>> BEGIN Source excerpt

Objectives

• understand interpolation
• derive Newton’s divided difference method of interpolation
• derive Lagrangian method of interpolation
• apply the interpolation methods to solve problems
• find derivatives and integrals of discrete functions using interpolation

Resources

• Direct method chapter
• Newton's method chapter
• Lagrange method chapter
• Spline method chapter
• A Chronology of Interpolation
• NIST Digital Library of Mathematical Functions

Interpolation is the process of deriving a simple function from a set of discrete data points so that the function passes through all the given data points (i.e. reproduces the data points exactly) and can be used to estimate data points in-between the given ones. It is necessary because in science and engineering we often need to deal with discrete experimental data. Interpolation is also used to simplify complicated functions by sampling data points and interpolating them using a simpler function. Polynomials are commonly used for interpolation because they are easier to evaluate, differentiate, and integrate - known as polynomial interpolation.

>> END Source excerpt
>> BEGIN Data shown

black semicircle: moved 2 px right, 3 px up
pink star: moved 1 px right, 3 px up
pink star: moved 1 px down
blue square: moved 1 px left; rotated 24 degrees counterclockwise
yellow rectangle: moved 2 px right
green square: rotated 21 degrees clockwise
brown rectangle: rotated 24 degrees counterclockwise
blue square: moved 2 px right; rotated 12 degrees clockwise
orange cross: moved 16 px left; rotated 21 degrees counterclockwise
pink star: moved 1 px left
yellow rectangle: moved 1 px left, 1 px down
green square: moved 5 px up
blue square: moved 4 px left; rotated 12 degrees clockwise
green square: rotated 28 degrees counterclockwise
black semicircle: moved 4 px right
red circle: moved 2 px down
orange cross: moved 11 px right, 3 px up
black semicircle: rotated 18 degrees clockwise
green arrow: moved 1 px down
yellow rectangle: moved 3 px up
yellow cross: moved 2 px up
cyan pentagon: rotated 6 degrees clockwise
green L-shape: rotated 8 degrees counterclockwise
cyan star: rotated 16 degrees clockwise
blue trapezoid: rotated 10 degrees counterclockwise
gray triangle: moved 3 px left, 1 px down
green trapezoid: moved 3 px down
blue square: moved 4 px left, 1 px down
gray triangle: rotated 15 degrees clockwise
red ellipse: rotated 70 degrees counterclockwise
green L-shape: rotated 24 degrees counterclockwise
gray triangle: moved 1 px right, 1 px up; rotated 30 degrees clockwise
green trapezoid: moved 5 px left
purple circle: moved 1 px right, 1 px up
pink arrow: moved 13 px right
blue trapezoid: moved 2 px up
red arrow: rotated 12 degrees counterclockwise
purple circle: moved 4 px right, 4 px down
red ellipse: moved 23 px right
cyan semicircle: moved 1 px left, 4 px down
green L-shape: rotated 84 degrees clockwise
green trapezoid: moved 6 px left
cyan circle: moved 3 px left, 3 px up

>> END Data shown

- Direction A
Please reproduce the interpolation overview word for word.
- Direction B
Revise the entries from the first one through the line containing "green trapezoid: moved 3 px down", replacing "pink star" with "pink hexagon" and keeping everything else the same. Give only those lines.

- Complete output A
Objectives

• understand interpolation
• derive Newton’s divided difference method of interpolation
• derive Lagrangian method of interpolation
• apply the interpolation methods to solve problems
• find derivatives and integrals of discrete functions using interpolation

Resources

• Direct method chapter
• Newton's method chapter
• Lagrange method chapter
• Spline method chapter
• A Chronology of Interpolation
• NIST Digital Library of Mathematical Functions

Interpolation is the process of deriving a simple function from a set of discrete data points so that the function passes through all the given data points (i.e. reproduces the data points exactly) and can be used to estimate data points in-between the given ones. It is necessary because in science and engineering we often need to deal with discrete experimental data. Interpolation is also used to simplify complicated functions by sampling data points and interpolating them using a simpler function. Polynomials are commonly used for interpolation because they are easier to evaluate, differentiate, and integrate - known as polynomial interpolation.

- Complete output B
black semicircle: moved 2 px right, 3 px up
pink hexagon: moved 1 px right, 3 px up
pink hexagon: moved 1 px down
blue square: moved 1 px left; rotated 24 degrees counterclockwise
yellow rectangle: moved 2 px right
green square: rotated 21 degrees clockwise
brown rectangle: rotated 24 degrees counterclockwise
blue square: moved 2 px right; rotated 12 degrees clockwise
orange cross: moved 16 px left; rotated 21 degrees counterclockwise
pink hexagon: moved 1 px left
yellow rectangle: moved 1 px left, 1 px down
green square: moved 5 px up
blue square: moved 4 px left; rotated 12 degrees clockwise
green square: rotated 28 degrees counterclockwise
black semicircle: moved 4 px right
red circle: moved 2 px down
orange cross: moved 11 px right, 3 px up
black semicircle: rotated 18 degrees clockwise
green arrow: moved 1 px down
yellow rectangle: moved 3 px up
yellow cross: moved 2 px up
cyan pentagon: rotated 6 degrees clockwise
green L-shape: rotated 8 degrees counterclockwise
cyan star: rotated 16 degrees clockwise
blue trapezoid: rotated 10 degrees counterclockwise
gray triangle: moved 3 px left, 1 px down
green trapezoid: moved 3 px down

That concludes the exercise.